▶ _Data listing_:
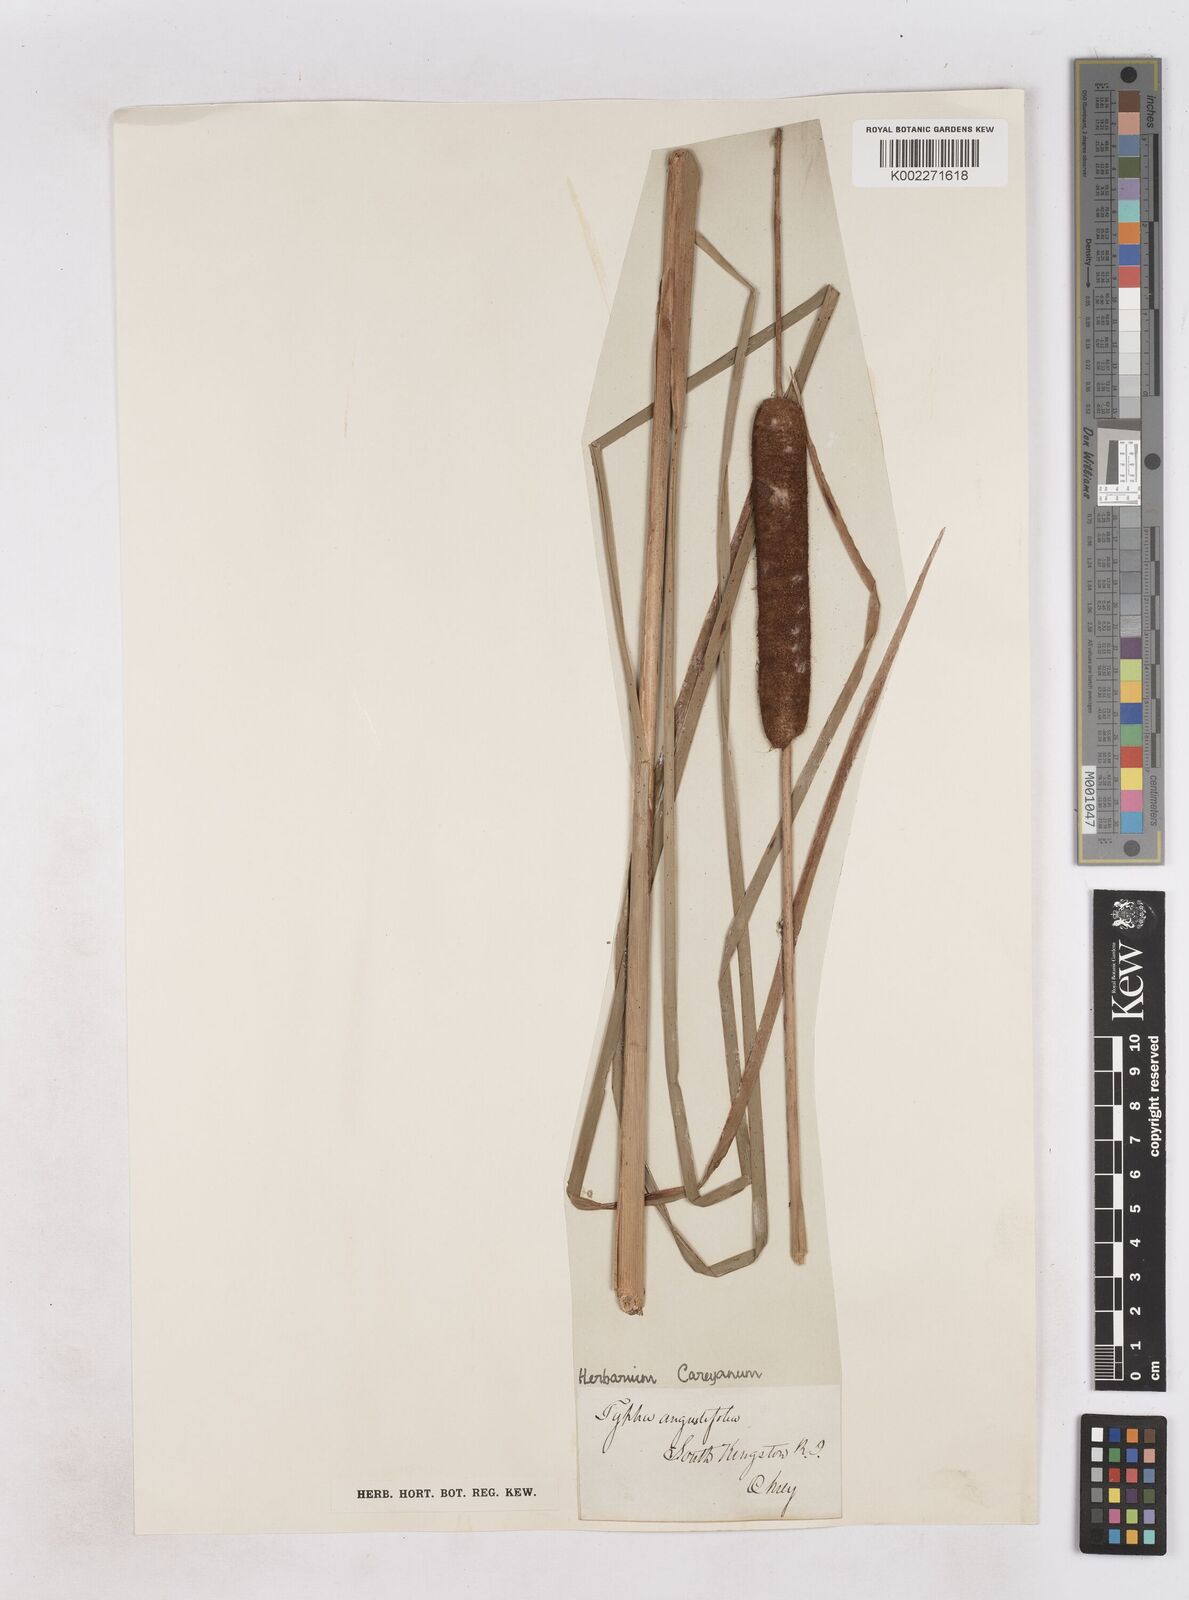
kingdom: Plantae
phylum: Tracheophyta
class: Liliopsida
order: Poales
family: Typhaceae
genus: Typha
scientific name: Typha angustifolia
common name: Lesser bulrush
...
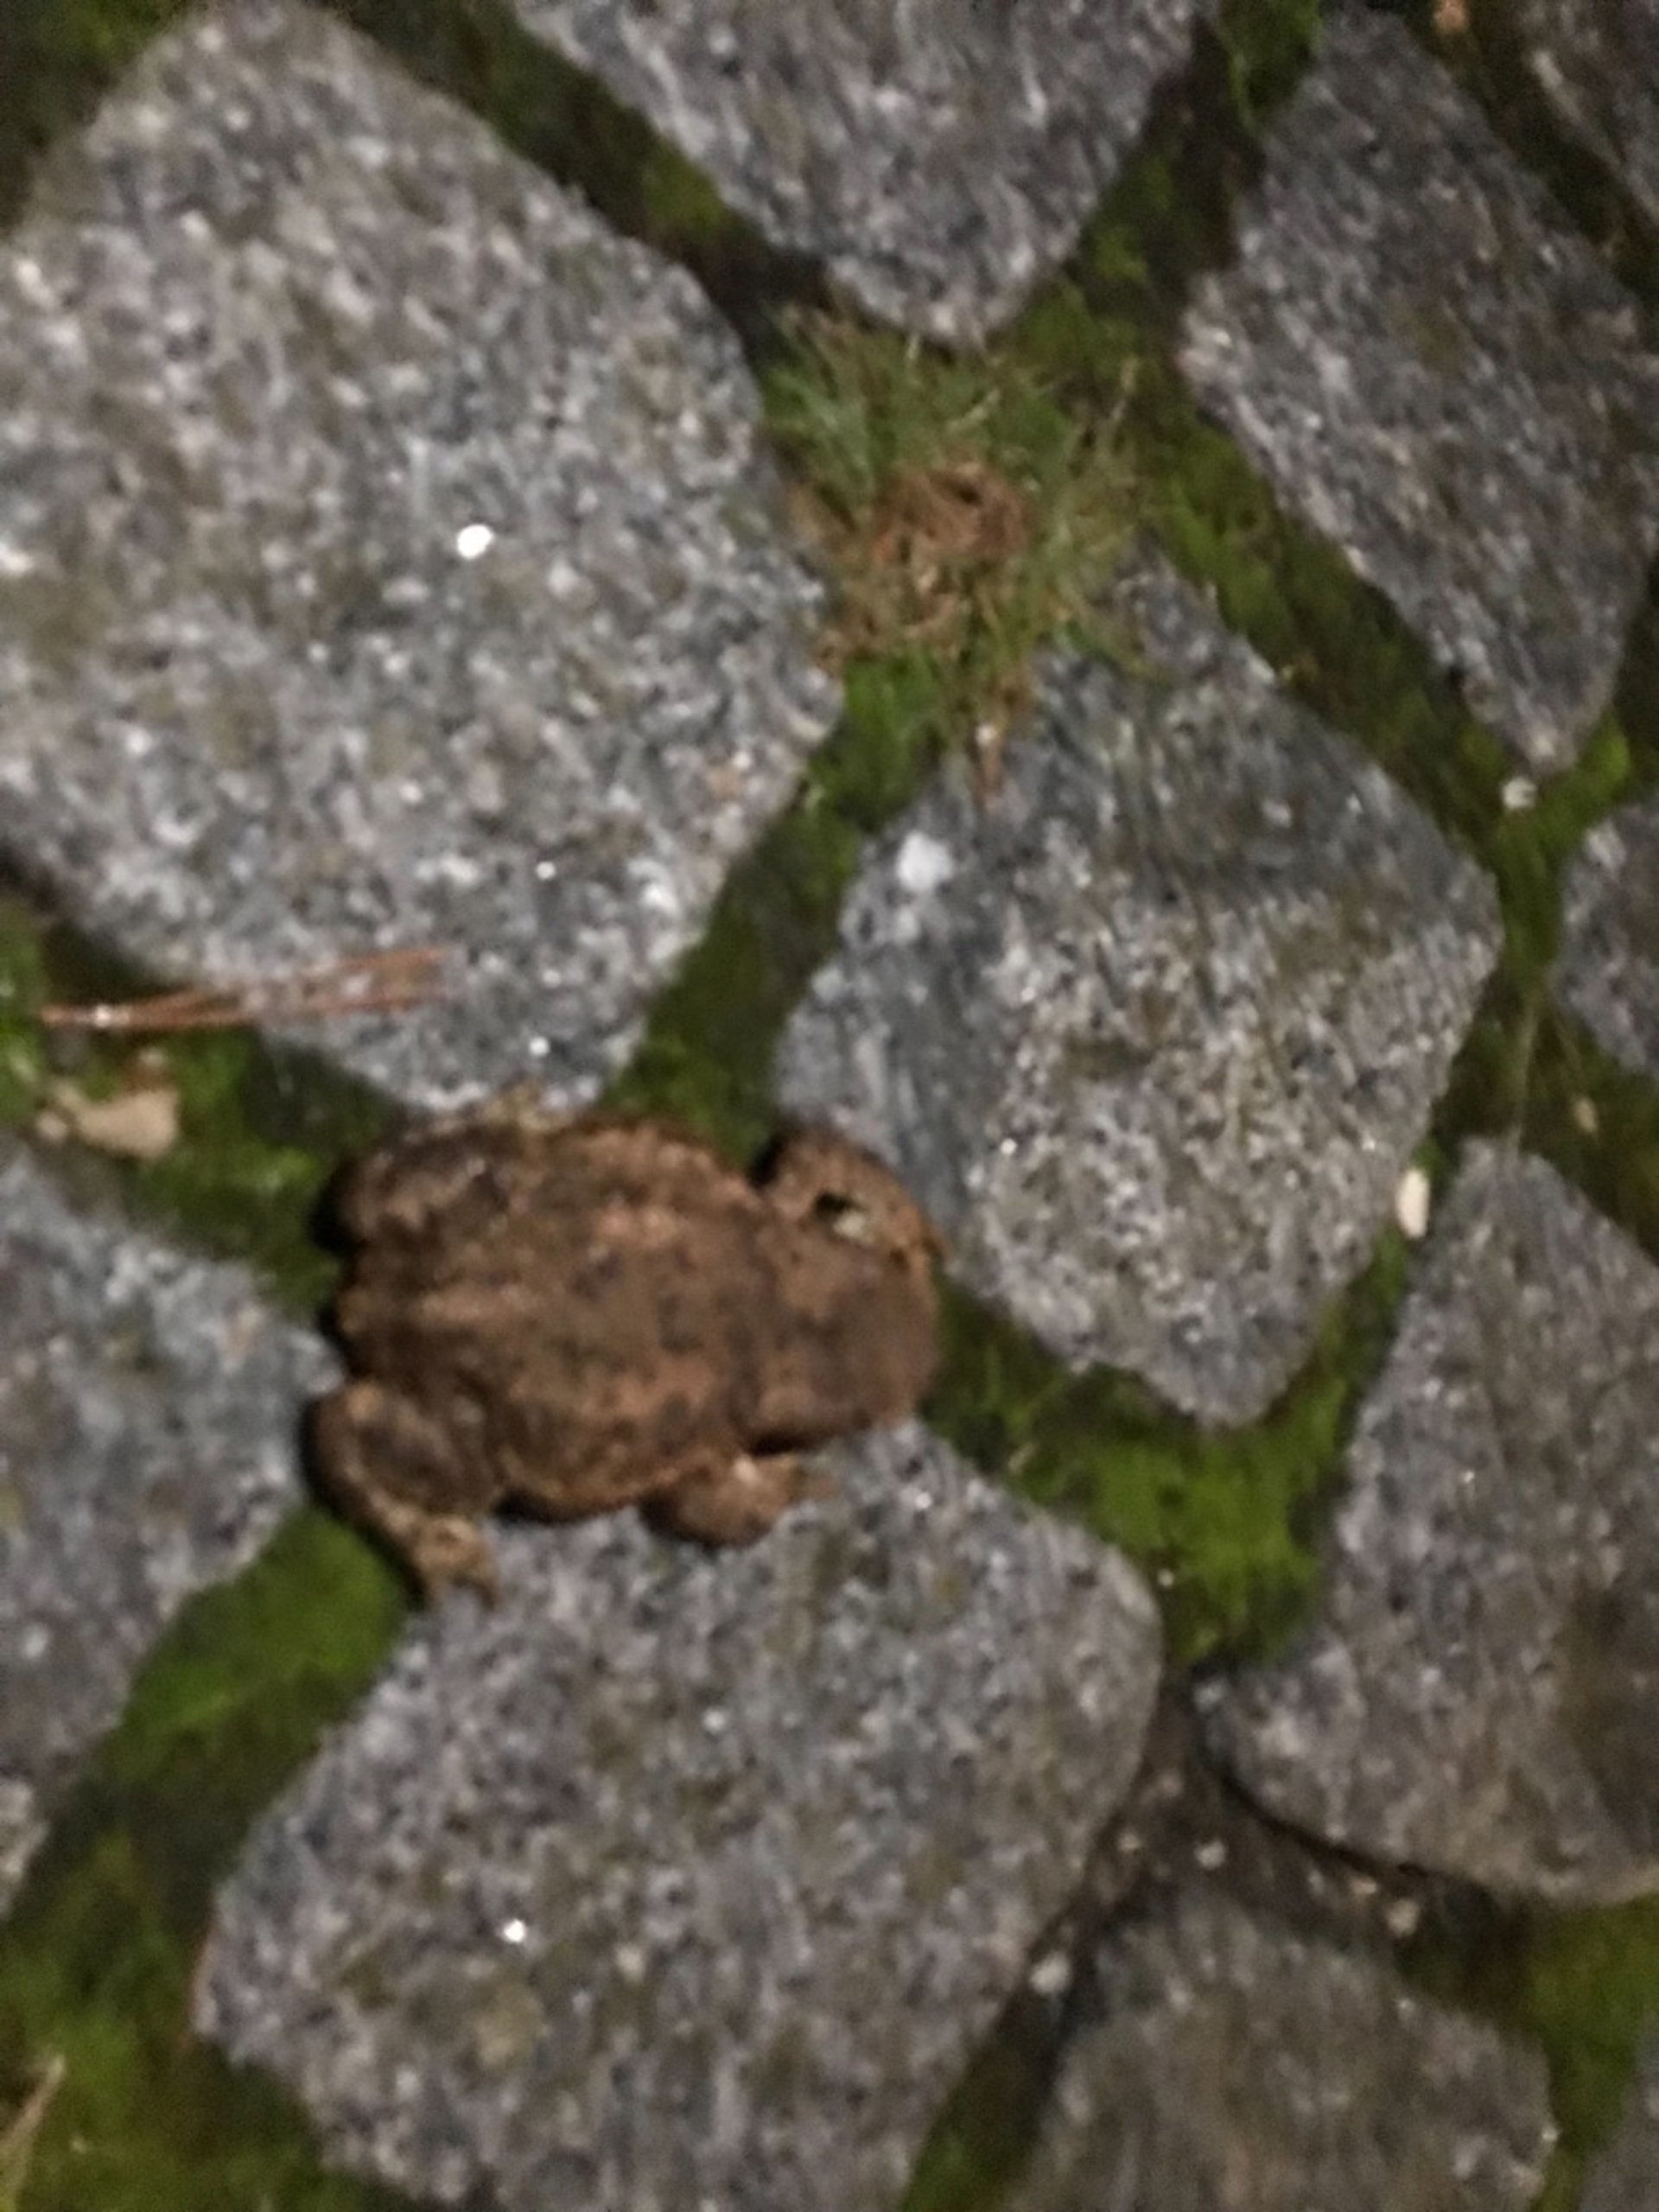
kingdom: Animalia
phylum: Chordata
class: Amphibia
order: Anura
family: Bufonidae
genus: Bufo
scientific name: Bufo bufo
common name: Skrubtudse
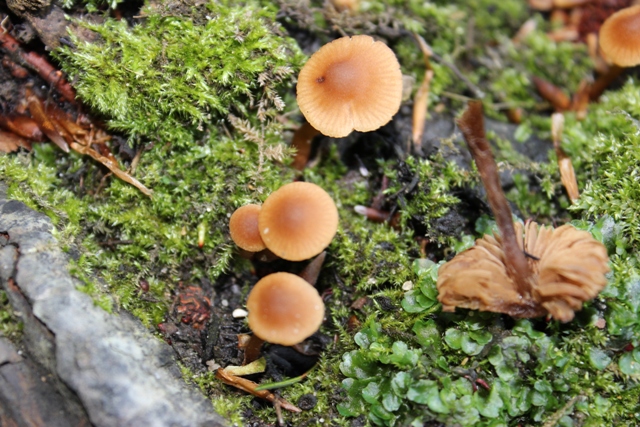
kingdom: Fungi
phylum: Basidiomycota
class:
==
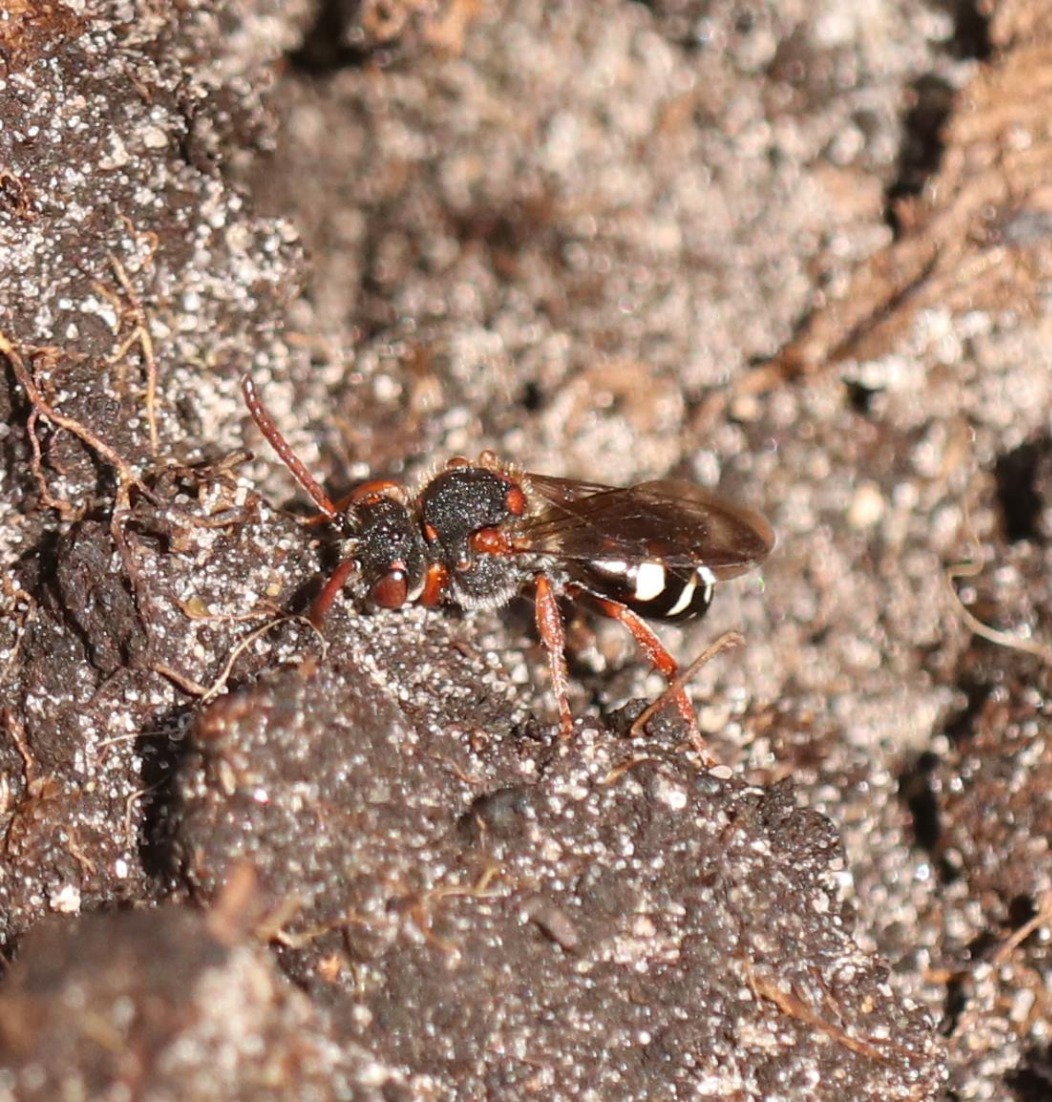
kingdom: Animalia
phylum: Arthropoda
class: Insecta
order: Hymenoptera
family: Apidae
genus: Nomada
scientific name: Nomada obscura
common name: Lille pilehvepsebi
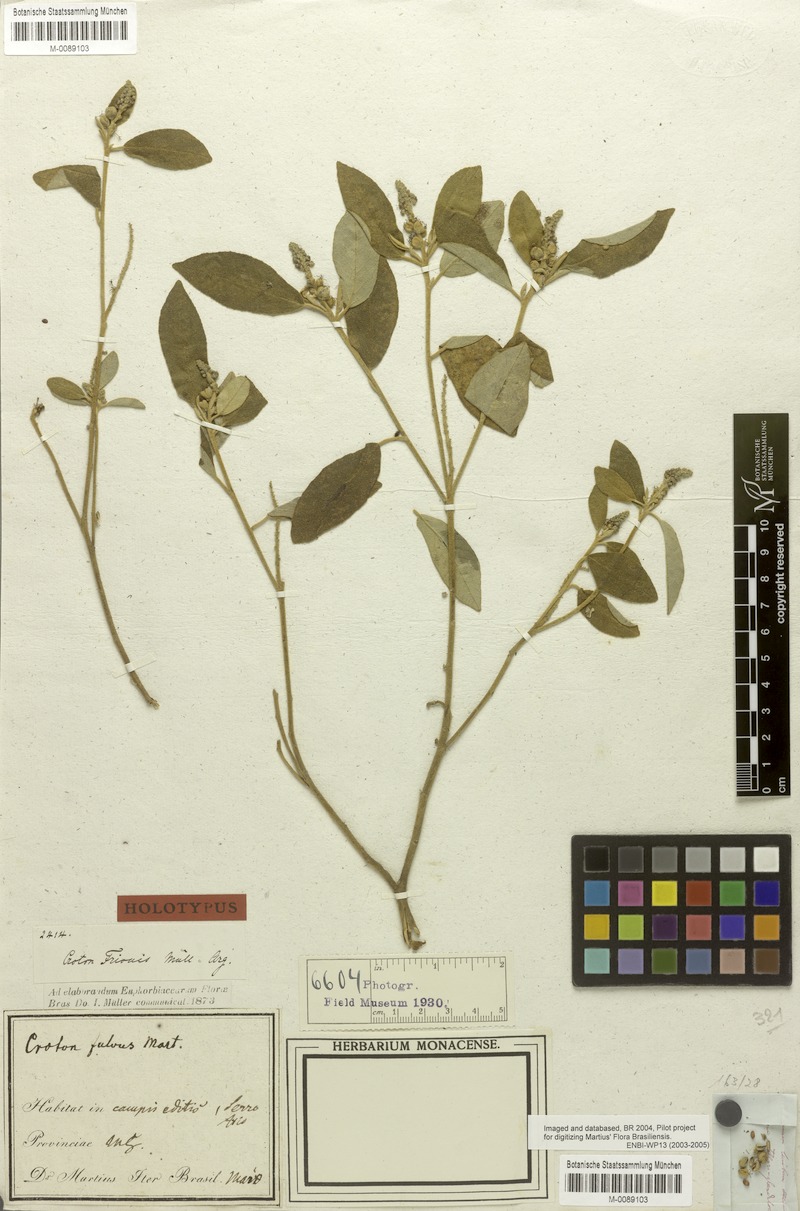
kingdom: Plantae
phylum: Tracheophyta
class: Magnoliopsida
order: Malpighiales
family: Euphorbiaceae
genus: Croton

▶ _Work to be completed_: How many lines of the material contain the string "name"? Case counts; reply with the number only.

▶ _Exercise answer_: 6